2003 - 2013 - O QUE NÃO NOS MATA, TORNA-NOS MAIS FORTES

Às vezes, recebemos certas notícias que nos deixam estarrecidos. O que ouvimos é tão inacreditável, tão inimaginável que, por algum tempo, nem reagimos. É como se tivéssemos acabado de ouvir a novidade mais prosaica do mundo.

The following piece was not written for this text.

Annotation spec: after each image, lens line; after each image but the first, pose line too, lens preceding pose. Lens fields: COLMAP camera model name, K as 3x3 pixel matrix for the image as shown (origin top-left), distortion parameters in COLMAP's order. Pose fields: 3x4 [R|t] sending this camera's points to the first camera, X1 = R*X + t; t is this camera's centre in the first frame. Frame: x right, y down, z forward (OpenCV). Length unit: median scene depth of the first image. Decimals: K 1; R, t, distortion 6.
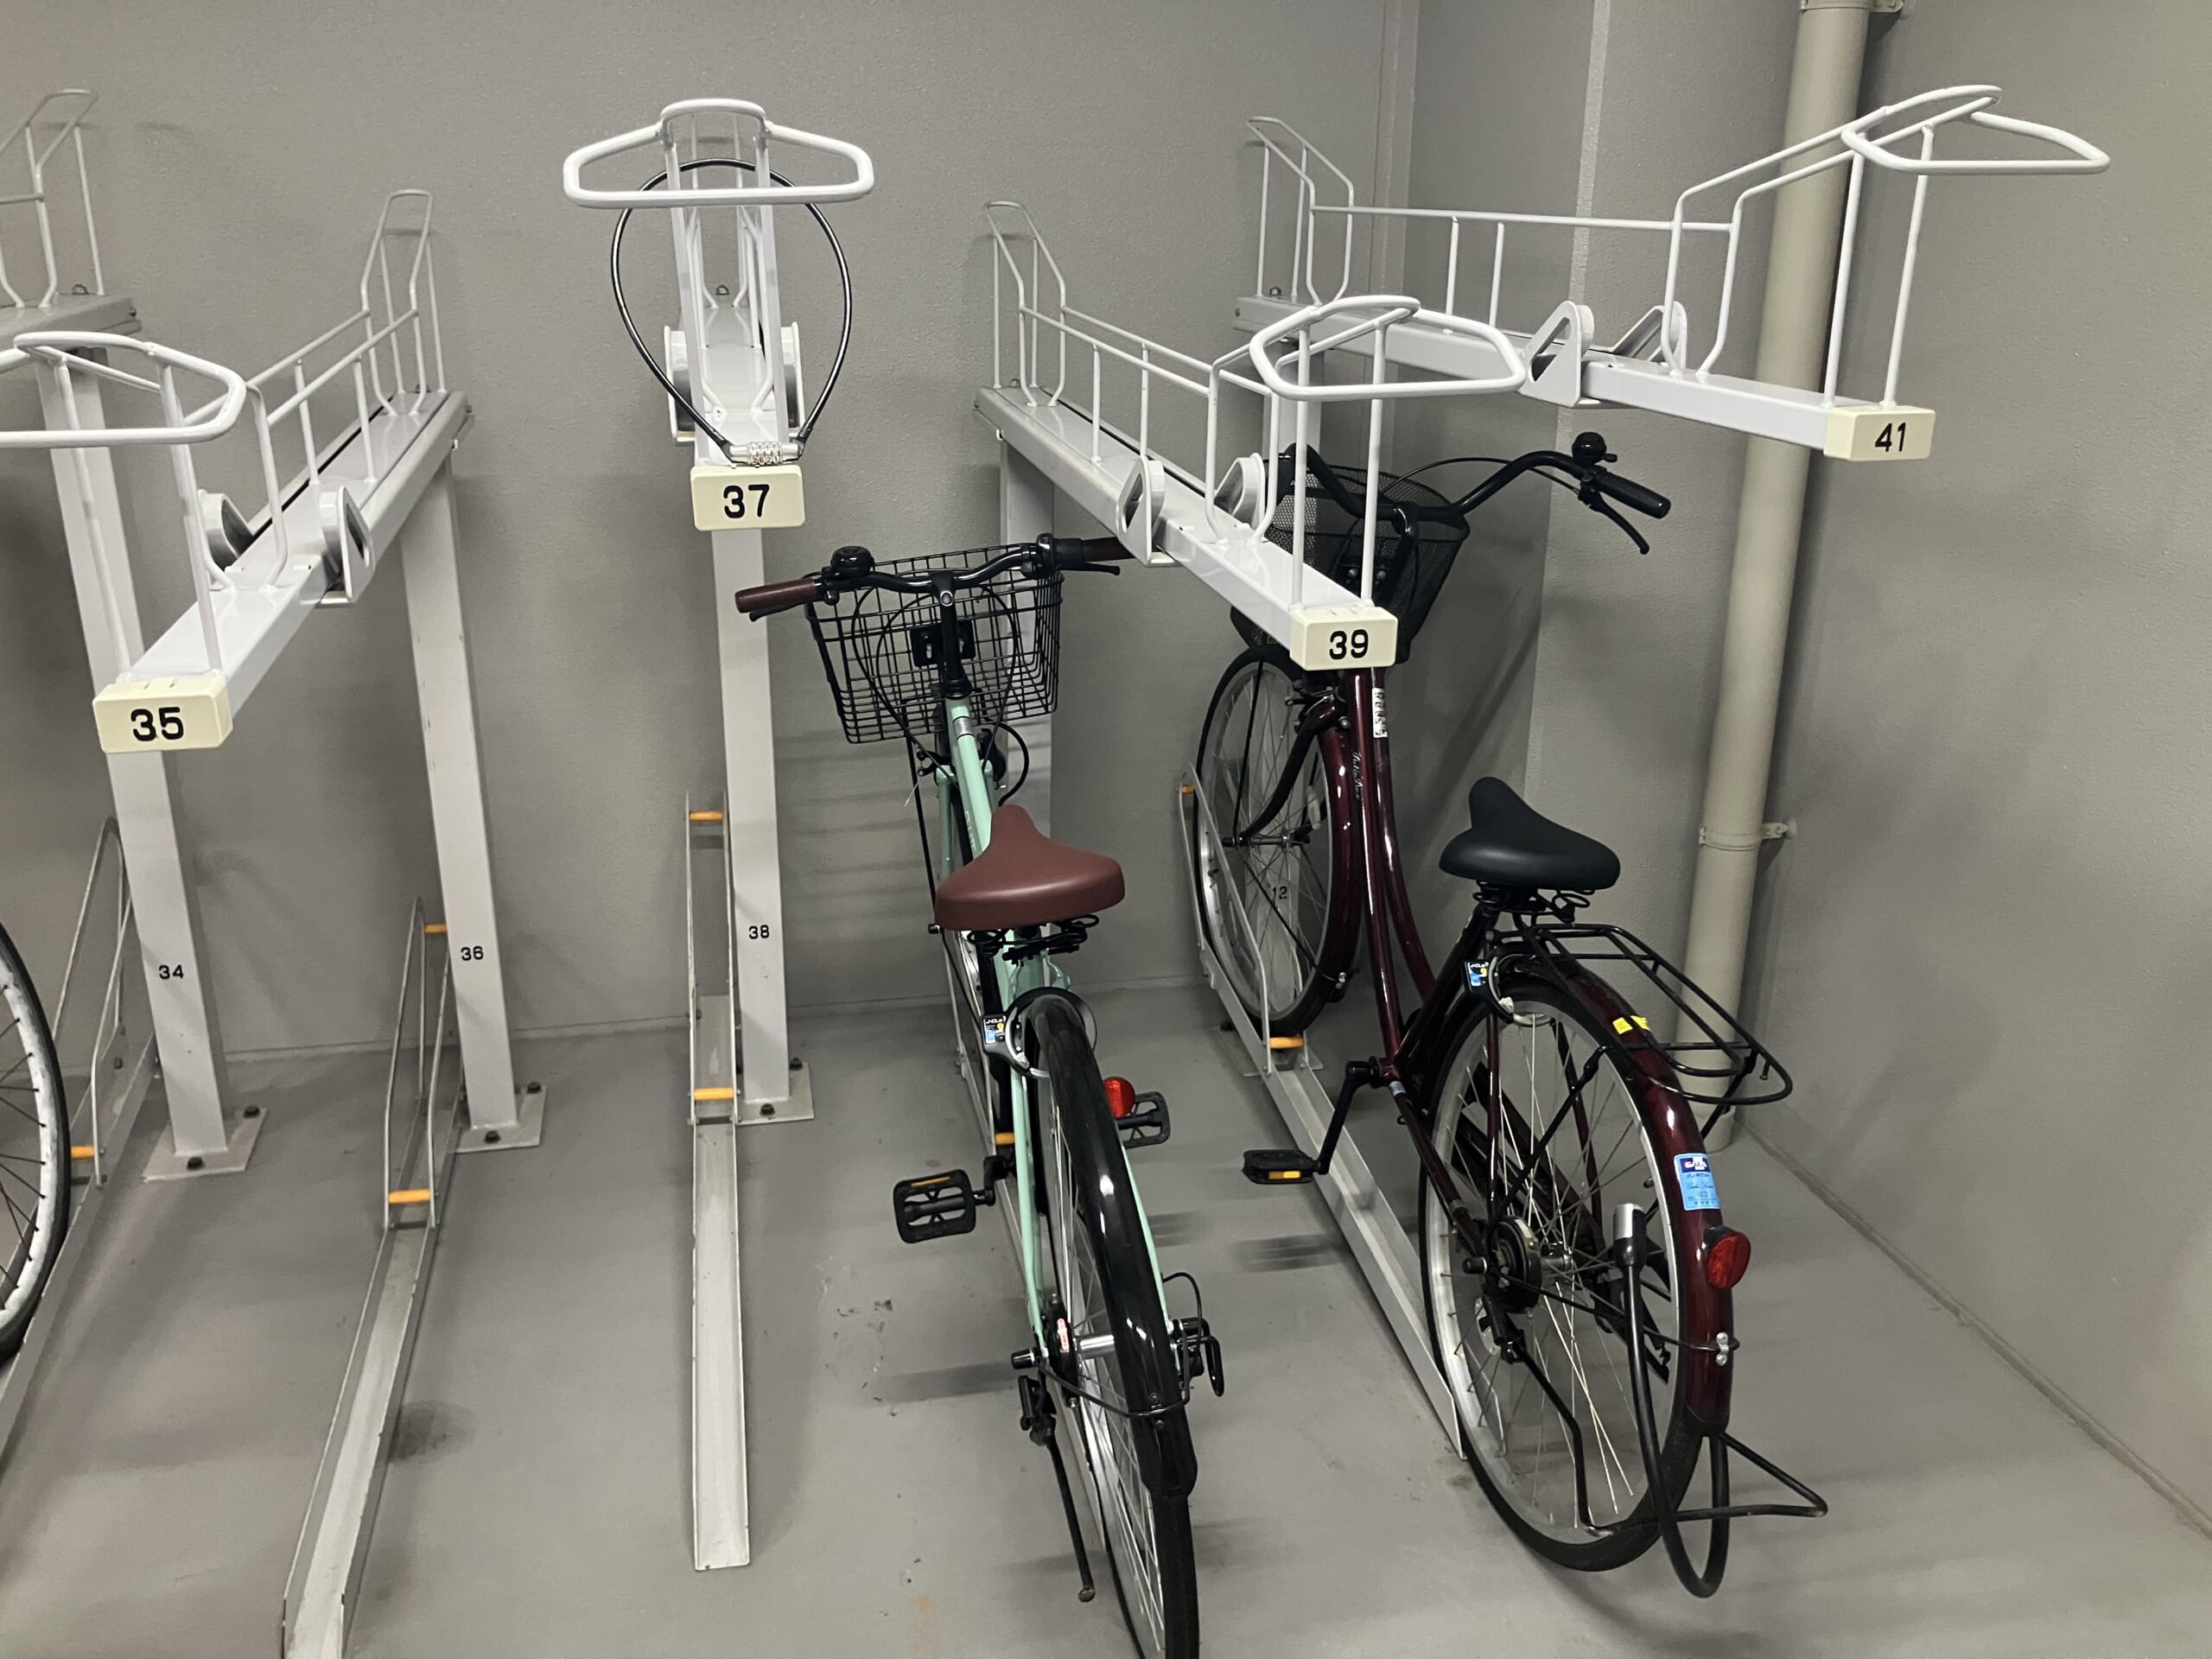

Há 10 anos atrás, num dos Verões mais quentes de que tenho memória, recebi um telefonema a informar-me de que a minha herdade estava a arder. 
Quase calmamente, entrei no carro com o meu marido e fizemos rapidamente as cerca de três dezenas de quilómetros que nos separavam do Adail.
A uma distância segura, observamos as imensas labaredas que consumiam mato, pastos e árvores. As extraordinárias árvores que eram a minha maior fonte de sustento, os meus Sobreiros.
Os meu olhos estavam secos. Dentro da minha cabeça ouvia repetidamente as mesmas palavras "Isto não pode estar a acontecer", embora ainda não conseguisse interiorizar a real dimensão da minha perda e todas as suas consequências.
Os Bombeiros procuravam minimizar os estragos, mas, as encostas escarpadas e cheias de pedra não lhes facilitavam o trabalho. Somente, foi possível conter o fogo na parte plana da herdade,
Abatera-se um trovoada seca sobre toda aquela zona. Um raio havia caído do céu e, naquele dia de calor imenso, espalharam-se línguas de fogo por todo o lado.
Em poucas horas tudo se alterou. A minha vida mudou, para sempre, naquele dia. 
Dois dias depois fiz 43 anos. Olhei a vida de frente. Arregacei as mangas e fui em frente.
A minha loja estava a morrer aos poucos e sem o suporte dos meus sobreiros não seria possível mantê-la por muito mais tempo. Durante um ano labutei tentando encontrar soluções até que a consegui alugar. 
Ainda que tivesse habilitações superiores, a minha idade não me ajudava a encontrar grande emprego.  Estudei  terapias alternativas e fui trabalhar como terapeuta de Shiatsu e de Podoreflexologia, trabalhei também como Vendedora / Comercial e por fim num call center.
Em 2009, encontrava-me novamente numa situação precária relativamente a trabalho, com dois filhos a meu cargo e outros encargos de que não podia fugir. 
Então recebi um telefonema para ir a uma entrevista de emprego. Lá fui, um pouco cética, era para trabalhar como secretária numa Associação de Estudantes Universitários. Pensei logo, vai ser uma perda de tempo, quem é que quer uma quase cinquentona para trabalhar com jovens.
Acho que gostaram de mim. Estavam no início do mandato. Havia "tudo" por fazer, por arrumar, por organizar. Fiquei. 
As Direções da Associação mudaram, mas eu fui ficando, trabalhando com novos "patrões". Novos em todos os sentidos da palavra. 
Patrões estes que maioritariamente acabam por se tornar meus amigos e  visitarem-me, mesmo quando já não fazem parte da Direção. 

Vi-os crescer em idade, experiência, trabalho. Partilhei com eles as preocupações e as vitórias.
Ontem, voltava de um fim-de-semana no Alentejo. Um bom fim-de-semana com a família e alguns amigos, na praia, sem vento, o que é raro na costa alentejana, com calor e uma água deliciosa.
Eram perto das 11h da noite. O telemóvel tocou. Novamente caiu sobre mim uma notícia paralisante. 
Tinha deflagrado um incêndio na  Associação de Estudantes.
Já passava da meia-noite quando cheguei à Faculdade. As luzes dos carros de bombeiros e da ambulância projetavam estranhas luzes azuis no céu.
Da rua, vi as marcas negras das chamas na parede exterior. Vi as janelas sem vidros, como grandes olhos cegos. Vi os alumínios retorcidos, testemunhando o calor do braseiro.
Entrei no edifício, os pés caminhavam por cima de um lençol de água. Estava escuro e cheirava a fumo, a fios e equipamentos eletrónicos queimados. Espreitei o meu local de trabalho, parecia povoado de monstros negros, inidentificáveis.
Outra vez, não.
Vi os meus Chefes atordoados e cabisbaixos. 
Ali se encontravam mais de 100 anos de história carbonizados, todo o arquivo, todo o trabalho e bens da AE, todo o meu trabalho. 
Incrédulos, incapazes de alcançar as reais consequências de tão grave perda.
Hoje, estamos arregaçando as mangas.